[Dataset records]
+---+

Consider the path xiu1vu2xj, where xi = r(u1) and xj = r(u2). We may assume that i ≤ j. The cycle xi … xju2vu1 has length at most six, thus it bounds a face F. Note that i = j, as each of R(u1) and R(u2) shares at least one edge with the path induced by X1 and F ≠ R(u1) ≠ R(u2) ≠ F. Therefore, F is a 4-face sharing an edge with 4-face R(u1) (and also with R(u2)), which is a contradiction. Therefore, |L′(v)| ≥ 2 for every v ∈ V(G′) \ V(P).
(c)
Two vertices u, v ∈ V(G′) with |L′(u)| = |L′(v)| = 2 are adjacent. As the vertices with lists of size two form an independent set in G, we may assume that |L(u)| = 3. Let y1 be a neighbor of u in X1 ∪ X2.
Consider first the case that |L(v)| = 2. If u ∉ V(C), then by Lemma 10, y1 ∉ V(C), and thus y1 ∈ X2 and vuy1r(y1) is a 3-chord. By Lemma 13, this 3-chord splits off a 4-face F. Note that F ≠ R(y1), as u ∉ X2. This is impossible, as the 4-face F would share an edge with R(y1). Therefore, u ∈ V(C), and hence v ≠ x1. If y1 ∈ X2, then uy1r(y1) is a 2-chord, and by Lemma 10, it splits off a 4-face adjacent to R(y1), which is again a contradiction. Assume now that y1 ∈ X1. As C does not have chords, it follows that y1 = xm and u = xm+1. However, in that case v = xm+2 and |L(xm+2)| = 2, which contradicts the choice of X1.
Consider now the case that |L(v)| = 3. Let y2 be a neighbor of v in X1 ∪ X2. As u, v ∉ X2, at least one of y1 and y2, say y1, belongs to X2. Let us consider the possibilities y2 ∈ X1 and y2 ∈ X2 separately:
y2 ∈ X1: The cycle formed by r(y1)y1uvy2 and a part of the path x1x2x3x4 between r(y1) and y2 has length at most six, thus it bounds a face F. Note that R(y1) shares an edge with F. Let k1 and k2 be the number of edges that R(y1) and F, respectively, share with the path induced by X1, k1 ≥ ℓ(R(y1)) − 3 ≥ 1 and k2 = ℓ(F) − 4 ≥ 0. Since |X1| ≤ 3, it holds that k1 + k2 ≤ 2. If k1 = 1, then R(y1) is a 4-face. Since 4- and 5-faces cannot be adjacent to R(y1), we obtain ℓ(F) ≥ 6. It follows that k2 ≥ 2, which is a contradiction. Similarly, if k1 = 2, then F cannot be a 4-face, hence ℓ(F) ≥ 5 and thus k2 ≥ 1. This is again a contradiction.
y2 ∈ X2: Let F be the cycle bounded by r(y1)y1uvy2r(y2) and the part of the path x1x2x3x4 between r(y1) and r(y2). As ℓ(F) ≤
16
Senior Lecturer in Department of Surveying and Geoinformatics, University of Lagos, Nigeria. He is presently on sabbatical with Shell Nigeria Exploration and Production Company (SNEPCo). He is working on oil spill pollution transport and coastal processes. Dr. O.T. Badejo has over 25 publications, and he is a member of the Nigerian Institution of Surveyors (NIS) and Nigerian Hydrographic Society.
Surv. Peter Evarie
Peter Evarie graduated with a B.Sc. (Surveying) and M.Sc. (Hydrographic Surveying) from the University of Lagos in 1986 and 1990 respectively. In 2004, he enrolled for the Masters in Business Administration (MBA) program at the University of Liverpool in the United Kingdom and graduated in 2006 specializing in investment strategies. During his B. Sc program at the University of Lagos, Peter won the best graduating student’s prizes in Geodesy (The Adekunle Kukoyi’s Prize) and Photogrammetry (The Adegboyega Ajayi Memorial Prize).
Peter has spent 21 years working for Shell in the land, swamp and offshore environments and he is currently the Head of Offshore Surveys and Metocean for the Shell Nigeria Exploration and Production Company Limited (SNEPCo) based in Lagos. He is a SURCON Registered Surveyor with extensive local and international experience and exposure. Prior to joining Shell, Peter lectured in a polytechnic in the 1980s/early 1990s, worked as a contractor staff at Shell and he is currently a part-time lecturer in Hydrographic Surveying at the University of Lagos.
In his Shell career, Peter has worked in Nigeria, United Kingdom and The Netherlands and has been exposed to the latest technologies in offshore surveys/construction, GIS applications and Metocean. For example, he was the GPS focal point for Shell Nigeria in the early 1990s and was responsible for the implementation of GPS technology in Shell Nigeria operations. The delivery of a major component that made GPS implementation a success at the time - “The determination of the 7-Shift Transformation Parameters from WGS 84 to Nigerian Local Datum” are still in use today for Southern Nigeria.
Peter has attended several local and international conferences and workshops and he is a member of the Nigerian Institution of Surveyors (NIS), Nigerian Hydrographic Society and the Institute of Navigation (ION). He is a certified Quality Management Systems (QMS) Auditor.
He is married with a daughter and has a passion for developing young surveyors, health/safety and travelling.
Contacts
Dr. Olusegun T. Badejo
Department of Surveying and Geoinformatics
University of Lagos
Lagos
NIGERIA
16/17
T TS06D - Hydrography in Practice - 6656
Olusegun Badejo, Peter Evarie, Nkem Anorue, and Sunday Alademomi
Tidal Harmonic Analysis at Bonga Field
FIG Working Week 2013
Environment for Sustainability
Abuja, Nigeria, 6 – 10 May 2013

+---+

▶ _Work item_: The reply should consist of all the records, repeated exactly.

▶ _Response to this exercise_:
Consider the path xiu1vu2xj, where xi = r(u1) and xj = r(u2). We may assume that i ≤ j. The cycle xi … xju2vu1 has length at most six, thus it bounds a face F. Note that i = j, as each of R(u1) and R(u2) shares at least one edge with the path induced by X1 and F ≠ R(u1) ≠ R(u2) ≠ F. Therefore, F is a 4-face sharing an edge with 4-face R(u1) (and also with R(u2)), which is a contradiction. Therefore, |L′(v)| ≥ 2 for every v ∈ V(G′) \ V(P).
(c)
Two vertices u, v ∈ V(G′) with |L′(u)| = |L′(v)| = 2 are adjacent. As the vertices with lists of size two form an independent set in G, we may assume that |L(u)| = 3. Let y1 be a neighbor of u in X1 ∪ X2.
Consider first the case that |L(v)| = 2. If u ∉ V(C), then by Lemma 10, y1 ∉ V(C), and thus y1 ∈ X2 and vuy1r(y1) is a 3-chord. By Lemma 13, this 3-chord splits off a 4-face F. Note that F ≠ R(y1), as u ∉ X2. This is impossible, as the 4-face F would share an edge with R(y1). Therefore, u ∈ V(C), and hence v ≠ x1. If y1 ∈ X2, then uy1r(y1) is a 2-chord, and by Lemma 10, it splits off a 4-face adjacent to R(y1), which is again a contradiction. Assume now that y1 ∈ X1. As C does not have chords, it follows that y1 = xm and u = xm+1. However, in that case v = xm+2 and |L(xm+2)| = 2, which contradicts the choice of X1.
Consider now the case that |L(v)| = 3. Let y2 be a neighbor of v in X1 ∪ X2. As u, v ∉ X2, at least one of y1 and y2, say y1, belongs to X2. Let us consider the possibilities y2 ∈ X1 and y2 ∈ X2 separately:
y2 ∈ X1: The cycle formed by r(y1)y1uvy2 and a part of the path x1x2x3x4 between r(y1) and y2 has length at most six, thus it bounds a face F. Note that R(y1) shares an edge with F. Let k1 and k2 be the number of edges that R(y1) and F, respectively, share with the path induced by X1, k1 ≥ ℓ(R(y1)) − 3 ≥ 1 and k2 = ℓ(F) − 4 ≥ 0. Since |X1| ≤ 3, it holds that k1 + k2 ≤ 2. If k1 = 1, then R(y1) is a 4-face. Since 4- and 5-faces cannot be adjacent to R(y1), we obtain ℓ(F) ≥ 6. It follows that k2 ≥ 2, which is a contradiction. Similarly, if k1 = 2, then F cannot be a 4-face, hence ℓ(F) ≥ 5 and thus k2 ≥ 1. This is again a contradiction.
y2 ∈ X2: Let F be the cycle bounded by r(y1)y1uvy2r(y2) and the part of the path x1x2x3x4 between r(y1) and r(y2). As ℓ(F) ≤
16
Senior Lecturer in Department of Surveying and Geoinformatics, University of Lagos, Nigeria. He is presently on sabbatical with Shell Nigeria Exploration and Production Company (SNEPCo). He is working on oil spill pollution transport and coastal processes. Dr. O.T. Badejo has over 25 publications, and he is a member of the Nigerian Institution of Surveyors (NIS) and Nigerian Hydrographic Society.
Surv. Peter Evarie
Peter Evarie graduated with a B.Sc. (Surveying) and M.Sc. (Hydrographic Surveying) from the University of Lagos in 1986 and 1990 respectively. In 2004, he enrolled for the Masters in Business Administration (MBA) program at the University of Liverpool in the United Kingdom and graduated in 2006 specializing in investment strategies. During his B. Sc program at the University of Lagos, Peter won the best graduating student’s prizes in Geodesy (The Adekunle Kukoyi’s Prize) and Photogrammetry (The Adegboyega Ajayi Memorial Prize).
Peter has spent 21 years working for Shell in the land, swamp and offshore environments and he is currently the Head of Offshore Surveys and Metocean for the Shell Nigeria Exploration and Production Company Limited (SNEPCo) based in Lagos. He is a SURCON Registered Surveyor with extensive local and international experience and exposure. Prior to joining Shell, Peter lectured in a polytechnic in the 1980s/early 1990s, worked as a contractor staff at Shell and he is currently a part-time lecturer in Hydrographic Surveying at the University of Lagos.
In his Shell career, Peter has worked in Nigeria, United Kingdom and The Netherlands and has been exposed to the latest technologies in offshore surveys/construction, GIS applications and Metocean. For example, he was the GPS focal point for Shell Nigeria in the early 1990s and was responsible for the implementation of GPS technology in Shell Nigeria operations. The delivery of a major component that made GPS implementation a success at the time - “The determination of the 7-Shift Transformation Parameters from WGS 84 to Nigerian Local Datum” are still in use today for Southern Nigeria.
Peter has attended several local and international conferences and workshops and he is a member of the Nigerian Institution of Surveyors (NIS), Nigerian Hydrographic Society and the Institute of Navigation (ION). He is a certified Quality Management Systems (QMS) Auditor.
He is married with a daughter and has a passion for developing young surveyors, health/safety and travelling.
Contacts
Dr. Olusegun T. Badejo
Department of Surveying and Geoinformatics
University of Lagos
Lagos
NIGERIA
16/17
T TS06D - Hydrography in Practice - 6656
Olusegun Badejo, Peter Evarie, Nkem Anorue, and Sunday Alademomi
Tidal Harmonic Analysis at Bonga Field
FIG Working Week 2013
Environment for Sustainability
Abuja, Nigeria, 6 – 10 May 2013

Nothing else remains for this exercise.